The Antrim manager also reiterated his call for a tiered Championship but that it would need an energetic marketing strategy for it to succeed.

“I’m 100 per cent behind the clubs,” said Harbinson.

“Everything in the GAA and what we stand for is predicated on the clubs. The fixtures [issue] is a very, very difficult square to circle in terms of accommodating the clubs and the county because the county is the shop window of the GAA which generates the big money and the TV deals. I understand that. We’re not stupid.

“And we need that commercial aspect but at the same time the clubs have got to be accommodated. The biggest problem, as I see it, is that there are too many secondary bodies. The provisional bodies run their own competitions and are doing their own thing – but from a fixtures point of view all that should be centralised.

“That’s one big problem the GAA needs to address.”

Earlier this month, Armagh boss Kieran McGeeney floated the idea of splitting club and county into two separate six-month periods.

“We have 12 months in the year – I still think we can fit both club and county in but why they always have to overlap and fight...

“We only play, what is it, 14 games? We can easily fit that into six months. But the thing is they want to keep us in the papers all year but they don’t want to separate us. I can’t understand it."

Harbinson, who guided his club St Gall’s to the All-Ireland senior title in 2010, took the Antrim reins this season and has started well, winning two-out-of-two in Division Four.

And while the county has designs on climbing the slippery rungs of the Allianz Leagues, the Antrim boss insists that a tiered Championship is long overdue.

“I know that a tiered Championship has an element of elitism, but it is there, that’s sport,” he said.

“We have it in every county: you have senior, intermediate and junior.

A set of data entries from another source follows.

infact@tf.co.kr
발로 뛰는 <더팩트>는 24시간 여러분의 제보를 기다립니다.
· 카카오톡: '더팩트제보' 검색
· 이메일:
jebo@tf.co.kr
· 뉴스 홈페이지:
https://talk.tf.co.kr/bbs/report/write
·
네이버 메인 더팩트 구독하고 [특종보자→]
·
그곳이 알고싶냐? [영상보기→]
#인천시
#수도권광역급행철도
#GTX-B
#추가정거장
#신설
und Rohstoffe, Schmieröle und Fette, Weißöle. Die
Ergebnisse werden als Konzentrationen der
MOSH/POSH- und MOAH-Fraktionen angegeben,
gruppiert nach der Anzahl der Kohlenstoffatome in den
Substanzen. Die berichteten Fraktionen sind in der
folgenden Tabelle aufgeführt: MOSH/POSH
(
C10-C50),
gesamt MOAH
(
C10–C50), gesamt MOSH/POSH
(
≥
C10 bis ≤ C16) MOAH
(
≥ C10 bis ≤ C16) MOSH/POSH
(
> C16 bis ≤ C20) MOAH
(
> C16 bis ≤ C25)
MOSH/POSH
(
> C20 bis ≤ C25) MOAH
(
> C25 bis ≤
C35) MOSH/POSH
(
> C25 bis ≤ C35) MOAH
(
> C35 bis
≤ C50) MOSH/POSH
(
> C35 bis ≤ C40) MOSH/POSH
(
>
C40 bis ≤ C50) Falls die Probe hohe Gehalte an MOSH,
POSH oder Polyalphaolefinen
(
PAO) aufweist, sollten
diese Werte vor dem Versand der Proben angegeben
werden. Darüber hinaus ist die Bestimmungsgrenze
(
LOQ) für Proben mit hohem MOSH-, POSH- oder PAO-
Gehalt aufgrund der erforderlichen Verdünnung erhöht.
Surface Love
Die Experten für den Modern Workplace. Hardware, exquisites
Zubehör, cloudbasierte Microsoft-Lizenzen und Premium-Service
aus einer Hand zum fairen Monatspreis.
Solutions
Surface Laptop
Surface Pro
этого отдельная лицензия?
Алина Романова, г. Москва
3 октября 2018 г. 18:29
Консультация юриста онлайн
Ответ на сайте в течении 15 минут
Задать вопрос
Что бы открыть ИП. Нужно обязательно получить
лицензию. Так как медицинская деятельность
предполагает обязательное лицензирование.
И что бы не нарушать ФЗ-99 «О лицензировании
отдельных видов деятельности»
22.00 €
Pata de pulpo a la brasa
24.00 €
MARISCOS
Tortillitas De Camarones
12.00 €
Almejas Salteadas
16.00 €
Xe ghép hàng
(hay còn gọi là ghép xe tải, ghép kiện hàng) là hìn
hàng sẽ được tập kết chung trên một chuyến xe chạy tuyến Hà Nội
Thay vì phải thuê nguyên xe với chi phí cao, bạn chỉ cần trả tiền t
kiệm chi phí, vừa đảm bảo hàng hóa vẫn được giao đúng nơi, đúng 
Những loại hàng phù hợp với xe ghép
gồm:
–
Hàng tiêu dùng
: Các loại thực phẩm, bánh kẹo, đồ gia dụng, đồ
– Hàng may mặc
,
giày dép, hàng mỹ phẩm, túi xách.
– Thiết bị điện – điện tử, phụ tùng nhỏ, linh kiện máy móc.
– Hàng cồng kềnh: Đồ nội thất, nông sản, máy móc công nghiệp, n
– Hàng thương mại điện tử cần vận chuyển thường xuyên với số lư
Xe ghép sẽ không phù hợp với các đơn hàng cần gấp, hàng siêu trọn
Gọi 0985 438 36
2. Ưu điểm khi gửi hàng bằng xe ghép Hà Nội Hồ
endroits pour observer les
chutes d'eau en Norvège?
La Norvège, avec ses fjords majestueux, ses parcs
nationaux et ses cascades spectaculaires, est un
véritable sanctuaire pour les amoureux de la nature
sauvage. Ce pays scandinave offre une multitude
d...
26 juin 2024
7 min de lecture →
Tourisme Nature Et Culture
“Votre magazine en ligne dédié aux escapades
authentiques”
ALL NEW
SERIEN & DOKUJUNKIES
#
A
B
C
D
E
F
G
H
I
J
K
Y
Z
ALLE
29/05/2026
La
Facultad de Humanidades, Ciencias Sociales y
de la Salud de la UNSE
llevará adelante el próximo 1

All what we’re saying is replicate that at county level throughout the country.

“For instance, if Antrim are playing Wicklow they should play it before an All-Ireland quarter-final at Croke Park. Before the All-Ireland final, the intermediate final is going to be played, and the same idea at the semi-final stages.

“There would be an Allstar selection at intermediate level, an Allstar trip... Okay, you mightn’t get the same TV deals but there are ways and means.

“I was at the All-Ireland quarter-final double-header of Tyrone versus Armagh and Dublin versus Monaghan last summer. They turned out to be two non-events but if there had been a meaningful game between Louth and Leitrim – two teams of equal standing – it actually might’ve been the better game of the two games on show.”

Harbinson doesn’t believe county players would walk away from a tiered Championship and that momentum could easily be built if the GAA learned the mistakes of the much-maligned Tommy Murphy Cup that was disbanded after five years [2004 to 2008].

“A tiered Championship would have to be marketed properly to be a meaningful part of the GAA calendar. It has to happen.

And then the two finalists could be given a wild card for the following year’s senior Championship.”